Colorado Politics

Colorado hit a population milestone in 2025; numbers ‘don’t lie,’ but what do they say?

Colorado is: full

Standing room only

How ‘bout, More crowded than it was but less crowded than we thought?

Local takeaways from the U.S. Census Bureau’s most recent data drop are too complex for bumper sticker treatment, but here’s the banner in a nutshell:

During a year in which the U.S. population growth rate slowed significantly, Colorado finally crested the 6 million mark on the eve of its sesquicentennial anniversary, news that Gov. Jared Polis said Wednesday serves to reconfirm the state’s reputation as a prime (though arguably never on the down-low) destination.

“The secret is out, Colorado is the best place to live, work, play, start a family, and grow a business,” said Polis in the celebratory press release. While he acknowledged a denser population can bring challenges such as higher housing prices and congestion, “(m)ore Coloradans helps bolster our economy, expand business ventures, and bring fresh ideas to our great state. … The numbers don’t lie, and I am excited to see Colorado’s population grow despite trends across the nation.”

The numbers may not lie, but they can tell a different story in the company of other numbers, and history.

A decade ago, Colorado was in the throes of its biggest modern population boom, with in-migration peaking in the mid-2010s in a 12-month period that reportedly saw more than 100,000 people relocate here – more than double the average influx for other states at the time.

While still representing a 0.4% increase over the previous year, net in-migration to Colorado in 2025 was a hair below the national average, with the state gaining slightly more than 24,000 people, its lowest number in more than a generation.

The Census Bureau’s most recent report shows similar trends across the board, with every state except Montana and West Virginia reporting downturns and the nation, overall, experiencing its “slowest population growth since the early period of the COVID-19 pandemic.”

The U.S. grew by 1.8 million people, or 0.5%, between July 1, 2024, and July 1, 2025, representing a drop of almost 50% from the previous 12-month cycle, according to the bureau, which pointed to recent policy sea changes in a statement accompanying the Tuesday data release.

“The slowdown in U.S. population growth is largely due to a historic decline in net international migration, which dropped from 2.7 million to 1.3 million in the period from July 2024 through June 2025,” said Christine Hartley, assistant division chief for Estimates and Projections at the Census Bureau. “With births and deaths remaining relatively stable compared to the prior year, the sharp decline in net international migration is the main reason for the slower growth rate we see today.”

The data in Colorado appears to defy at least one part of such trends.  According to the state demography office, the number of births in Colorado between July 1, 2024, and June 30, 2025, was 65,380, a 4.6% increase over the 2023-2024 period and the most since 2017. 

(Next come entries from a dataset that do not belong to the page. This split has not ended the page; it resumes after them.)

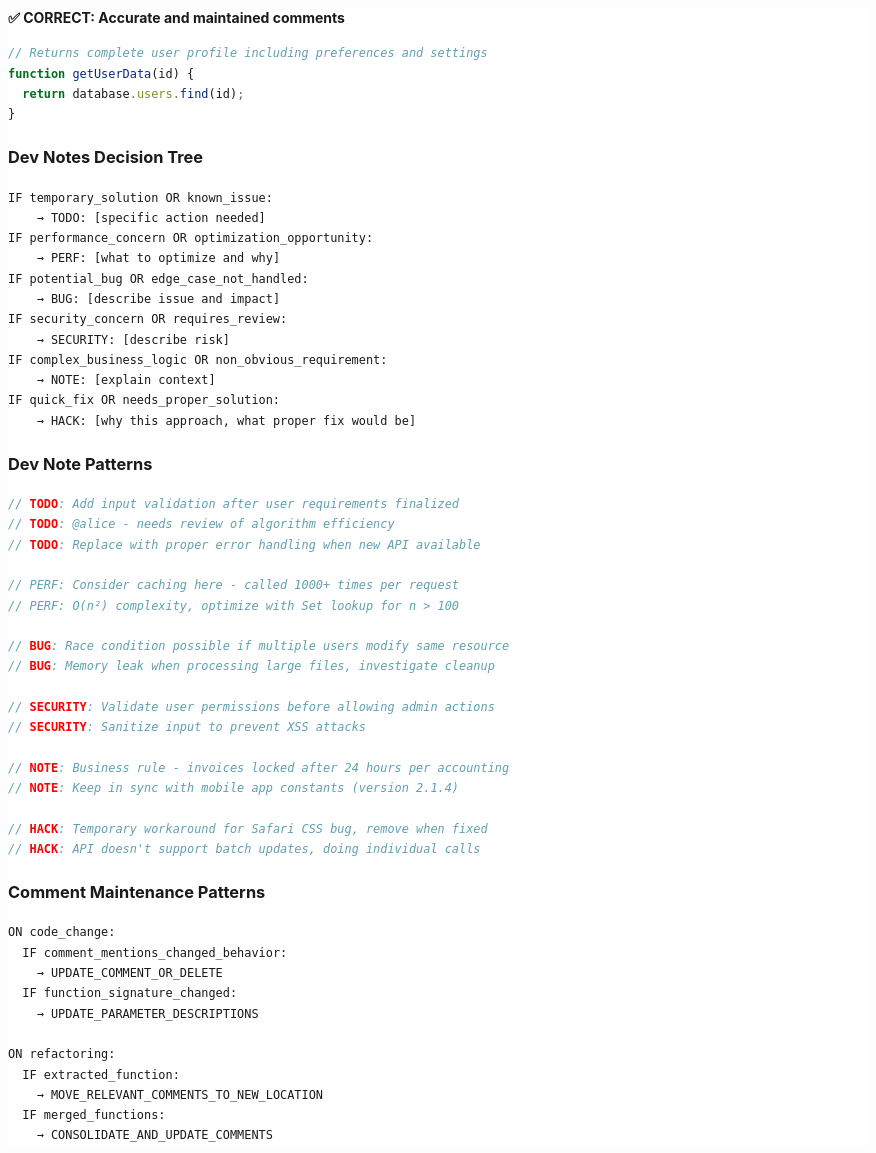 **✅ CORRECT: Accurate and maintained comments**
```javascript
// Returns complete user profile including preferences and settings
function getUserData(id) {
  return database.users.find(id);
}
```

### Dev Notes Decision Tree
```
IF temporary_solution OR known_issue:
    → TODO: [specific action needed]
IF performance_concern OR optimization_opportunity:
    → PERF: [what to optimize and why]
IF potential_bug OR edge_case_not_handled:
    → BUG: [describe issue and impact]
IF security_concern OR requires_review:
    → SECURITY: [describe risk]
IF complex_business_logic OR non_obvious_requirement:
    → NOTE: [explain context]
IF quick_fix OR needs_proper_solution:
    → HACK: [why this approach, what proper fix would be]
```

### Dev Note Patterns
```javascript
// TODO: Add input validation after user requirements finalized
// TODO: @alice - needs review of algorithm efficiency
// TODO: Replace with proper error handling when new API available

// PERF: Consider caching here - called 1000+ times per request
// PERF: O(n²) complexity, optimize with Set lookup for n > 100

// BUG: Race condition possible if multiple users modify same resource
// BUG: Memory leak when processing large files, investigate cleanup

// SECURITY: Validate user permissions before allowing admin actions
// SECURITY: Sanitize input to prevent XSS attacks

// NOTE: Business rule - invoices locked after 24 hours per accounting
// NOTE: Keep in sync with mobile app constants (version 2.1.4)

// HACK: Temporary workaround for Safari CSS bug, remove when fixed
// HACK: API doesn't support batch updates, doing individual calls
```

### Comment Maintenance Patterns
```
ON code_change:
  IF comment_mentions_changed_behavior:
    → UPDATE_COMMENT_OR_DELETE
  IF function_signature_changed:
    → UPDATE_PARAMETER_DESCRIPTIONS

ON refactoring:
  IF extracted_function:
    → MOVE_RELEVANT_COMMENTS_TO_NEW_LOCATION
  IF merged_functions:
    → CONSOLIDATE_AND_UPDATE_COMMENTS
```
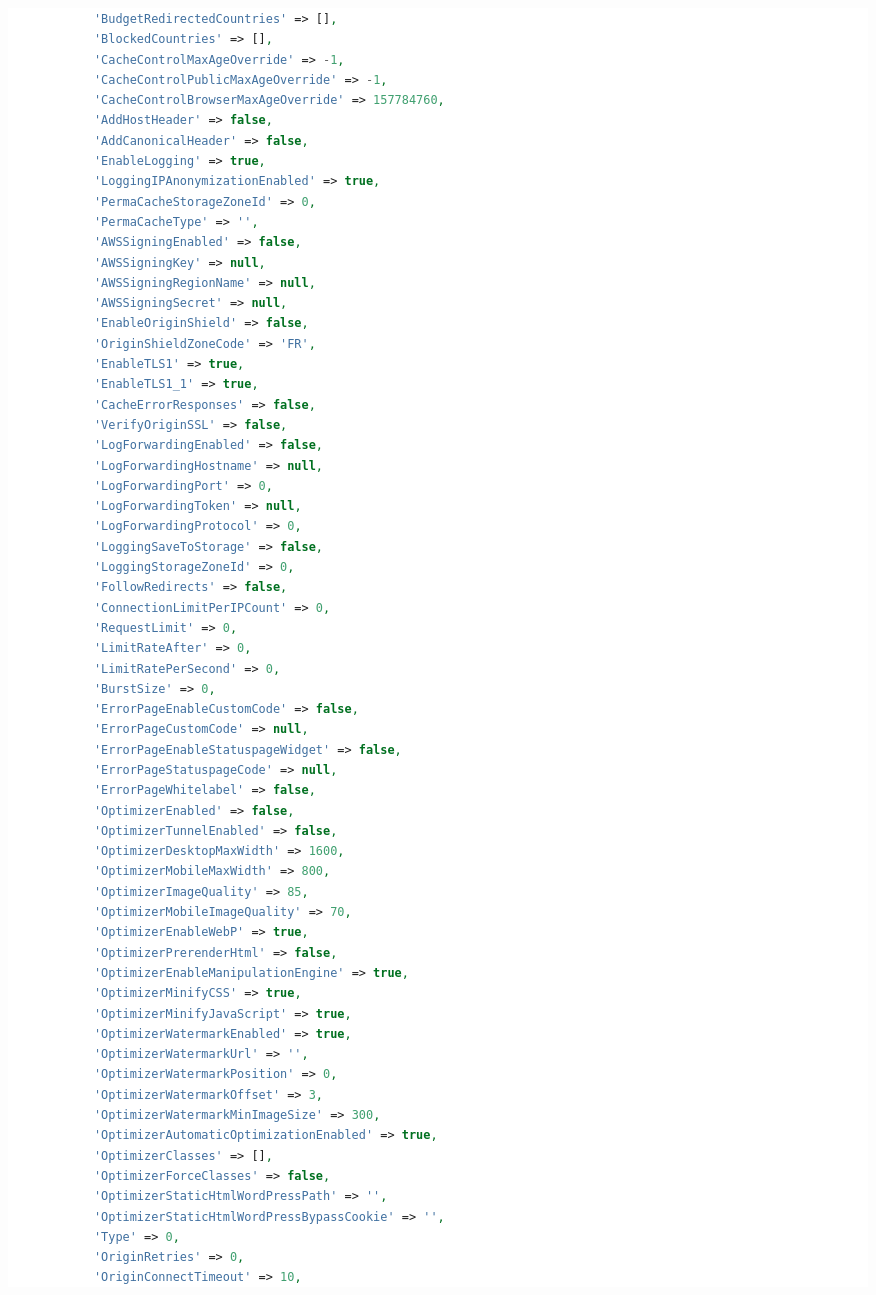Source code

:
 ```php
            'BudgetRedirectedCountries' => [],
            'BlockedCountries' => [],
            'CacheControlMaxAgeOverride' => -1,
            'CacheControlPublicMaxAgeOverride' => -1,
            'CacheControlBrowserMaxAgeOverride' => 157784760,
            'AddHostHeader' => false,
            'AddCanonicalHeader' => false,
            'EnableLogging' => true,
            'LoggingIPAnonymizationEnabled' => true,
            'PermaCacheStorageZoneId' => 0,
            'PermaCacheType' => '',
            'AWSSigningEnabled' => false,
            'AWSSigningKey' => null,
            'AWSSigningRegionName' => null,
            'AWSSigningSecret' => null,
            'EnableOriginShield' => false,
            'OriginShieldZoneCode' => 'FR',
            'EnableTLS1' => true,
            'EnableTLS1_1' => true,
            'CacheErrorResponses' => false,
            'VerifyOriginSSL' => false,
            'LogForwardingEnabled' => false,
            'LogForwardingHostname' => null,
            'LogForwardingPort' => 0,
            'LogForwardingToken' => null,
            'LogForwardingProtocol' => 0,
            'LoggingSaveToStorage' => false,
            'LoggingStorageZoneId' => 0,
            'FollowRedirects' => false,
            'ConnectionLimitPerIPCount' => 0,
            'RequestLimit' => 0,
            'LimitRateAfter' => 0,
            'LimitRatePerSecond' => 0,
            'BurstSize' => 0,
            'ErrorPageEnableCustomCode' => false,
            'ErrorPageCustomCode' => null,
            'ErrorPageEnableStatuspageWidget' => false,
            'ErrorPageStatuspageCode' => null,
            'ErrorPageWhitelabel' => false,
            'OptimizerEnabled' => false,
            'OptimizerTunnelEnabled' => false,
            'OptimizerDesktopMaxWidth' => 1600,
            'OptimizerMobileMaxWidth' => 800,
            'OptimizerImageQuality' => 85,
            'OptimizerMobileImageQuality' => 70,
            'OptimizerEnableWebP' => true,
            'OptimizerPrerenderHtml' => false,
            'OptimizerEnableManipulationEngine' => true,
            'OptimizerMinifyCSS' => true,
            'OptimizerMinifyJavaScript' => true,
            'OptimizerWatermarkEnabled' => true,
            'OptimizerWatermarkUrl' => '',
            'OptimizerWatermarkPosition' => 0,
            'OptimizerWatermarkOffset' => 3,
            'OptimizerWatermarkMinImageSize' => 300,
            'OptimizerAutomaticOptimizationEnabled' => true,
            'OptimizerClasses' => [],
            'OptimizerForceClasses' => false,
            'OptimizerStaticHtmlWordPressPath' => '',
            'OptimizerStaticHtmlWordPressBypassCookie' => '',
            'Type' => 0,
            'OriginRetries' => 0,
            'OriginConnectTimeout' => 10,
```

Tax revenue is an outcome of population, hard and soft data, estimations and projections that underpin more decisions and realities than you can imagine, said Monument-based economist Tatiana Bailey.

In her purview as founder and executive director of Data Driven Economic Strategies, she’s seen the ebbs and flows and has come to understand the critical connections at play. When numbers shift, even by small degrees, the outcomes can be difficult to predict.

“How many people are here, how many people are moving in, how many people are moving out … of course, that matters tremendously,” said Bailey. ”If lots of people are moving here, you get lots of new tax revenue, right? And then builders are happy because they’re building more homes, and the businesses are happy because you have more consumers ….

“Demographics,” she said, “affect everything.”

For what it’s worth, the “U-Haul Growth Index: Where People Moved in 2025” survey had more solidly rosy news about population ebbs and flows in the Centennial State. 

Results of that survey sent Colorado leap-frogging from 2024’s 40th-most popular destination state to No. 23, back into the realm of “net-gain states” with more U-Haulers moving in than out.